A group of academics from the Open University in the UK began looking at this idea more than five years ago. How can people educate themselves so they are best equipped to save the planet? What do the students need to learn, and how do we teach them?
What was needed was a course that helped people already with education in other fields, or no education at all, so it was relevant to the real problems facing the world. At the lowest level it would help to shape the student's lifestyle and the way they did their work, so as not to make a bad situation worse. But hopefully it would be much more than that.
Already the threats facing the planet are well documented. Some changes in natural systems always occur, but too much is happening too fast. Whether it is climate change, destruction of rainforests, the spread of deserts, loss of species, or the lack of clean water, the root cause is humankind's overuse and misuse of limited resources.

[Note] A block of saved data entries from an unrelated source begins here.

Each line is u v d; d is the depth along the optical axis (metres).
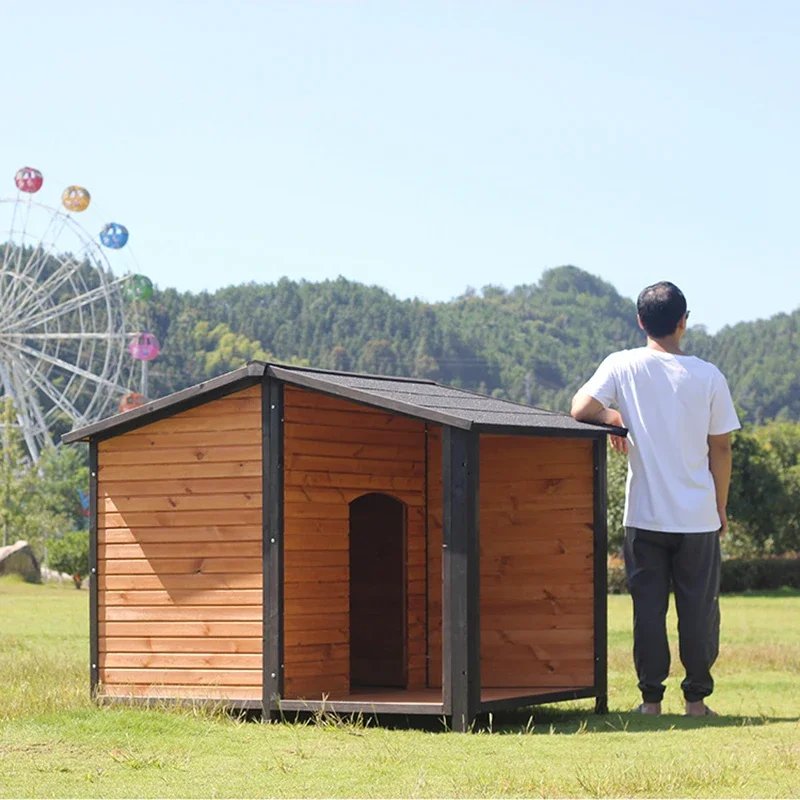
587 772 7.18
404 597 11.61
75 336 59.41
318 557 10.30
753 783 6.78
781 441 55.81
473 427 9.10
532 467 11.09
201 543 10.28
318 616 10.25
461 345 194.25
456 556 9.14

Eleven years ago, at the first Earth summit in Rio, this message had finally got into the political system. But for the politicians it was an inconvenient fact that carrying on as we are - consuming more and more while continuing to destroy the planet - was no longer possible. To do something about it would surely cost votes.
To get round the problem a new, all-encompassing, completely boring phrase was born. All we apparently needed was "sustainable development" and the world would be saved.
Apart from the phrase itself being guaranteed to send everyone to sleep it was such a difficult concept that it was not really understood, still less acted upon. Apart from a few pioneers who took the message seriously, the world carried on as before.
At the second Earth summit in Johannesburg last year everyone agreed that matters had gone downhill fast since 1992. The Bush administration and associated oil and heavy industries took most of the flak for this state of affairs, although all the world's politicians should bear some of the blame.
But the world of education should be having its knuckles rapped, too. If the students do not understand the crisis their generation faces, and have a burning desire to go out into the world and do something about it, then surely it is the education system that is at fault.
Realising that very few students at any level, and perhaps even their teachers, would be able to have much of a stab at what sustainable development means, the Open University decided to set up a course to teach it. The idea is to get the students to incorporate its concepts into whatever course they were learning, and every career they might choose. Using video and audio tapes, CR-Rom and four textbooks - the last of which is published this week - the first 1,000 students are grappling with the big question facing the planet: survival.
Not that the academics at the Open University put it like this. Nor, thankfully, do they mention sustainable development. This is an accessible course. It is called Environment: change, contest and response.
Topics that students can expect to cover range across the globe and across subjects - from environmental justice in Nigeria and biodiversity loss in Brazil, to the economic impacts of tourism in Bhutan and the challenge of meeting energy needs in China. And the focus is not only on the developing world: case studies are also drawn from the most developed parts of Europe and even from the remote realms of Antarctica.
With so many desperate challenges facing the human race, the course might have been depressing, but the underlying message is a cheerful one. If we understand the issue, we can do something about it, says Professor Andy Blowers, one of the lead authors of the large line-up of academics from different disciplines. The aim is to show that once people understand the problems, it is possible to find compromises and solutions, and that - doing nothing is not an option.
In the same way the course points to the fact it is possible to halt, or at least drastically reduce extinctions, but first we have to understand the value of the species that we so carelessly consign to oblivion.
The course - which is "level 2" in Open University parlance, providing 60 points, or one-sixth of a degree - is open to Britons at home and abroad, so long as they can provide a UK address.
Professor Blowers, who is soon to retire, knows that many of the course books will form the basis of other related and copycat courses at other institutions as many previous Open University courses have done.
He says: "It has been one of the most difficult and rewarding courses I have ever worked on. It is for anyone who wants to really get to grips with how to make the world work without destroying it, or us, come to that. I am glad to have been part of it." The course is expected to have a 10-year run before it is updated. By then the next Earth summit will be upon us.